Die Sommerausstellung im Gerhard-Marcks-Haus zeigt in diesem Jahr zwölf große Skulpturen aus Marmor, Travertin und Kalkstein des Bildhauers Dietrich Heller (geb. 1965). Seine Reihe interpretiert Michelangelos (1475-1564) Deckenfresken der Sibyllen und Propheten in der Sixtinischen Kapelle im Vatikan, Rom. Vor zehn Jahren besuchte der Bildhauer zum ersten Mal diesen für ihn magischen Ort und war nachhaltig beeindruckt von den perspektivisch gemalten Figuren in den Fresken. Unmittelbar eingenommen über diese fast greifbare physische Präsenz erlebte Heller durch Michelangelos Malerei einen Impuls, der ihn in seiner eigenen Bildhauerei umtreiben sollte.
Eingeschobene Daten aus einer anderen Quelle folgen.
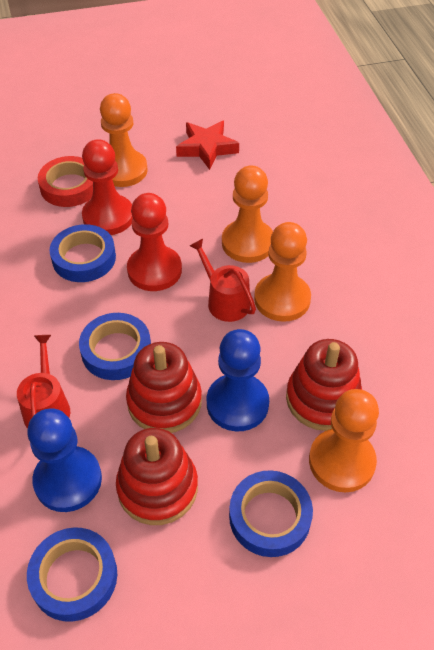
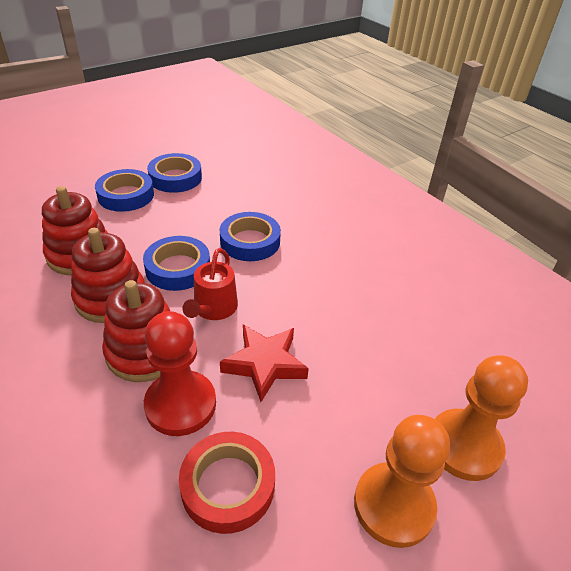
blue pawn: [27,408,102,512] [207,329,269,431] = 2 -> none = 0
orange pawn: [100,93,148,187] [222,165,273,263] [254,222,311,322] [309,389,379,492] = 4 -> [354,415,450,548] [435,355,528,481] = 2
red pawn: [82,139,133,235] [127,193,182,291] = 2 -> [144,311,216,436] = 1
red watering can: [17,335,70,428] [190,239,256,322] = 2 -> [183,248,238,320] = 1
Wie behauptet sich eine Figur im Raum und mit welchen künstlerischen Mitteln lässt sich diese Wirkung verändern? Hellers Grundthema ist die räumliche Tiefe der Skulptur. Durch eine leichte Neigung des Steins nach vorn und einen auf die vordere Ebene gesetzten Fluchtpunkt erhält das massive Material eine Art »Zoom-Effekt« und eine eigene Dynamik. Bei der gewohnten Zentralperspektive laufen die gedachten Fluchtlinien auf einen Punkt im Hintergrund zu. Bei Hellers Skulpturen ist es umgekehrt: Er erzeugt Spannung, Wucht und Bewegung. Der Bildhauer kalkuliert mit den Sehgewohnheiten des Betrachters und lotet zudem aus, wann sich eine Form in der Wahrnehmung aufzulösen beginnt.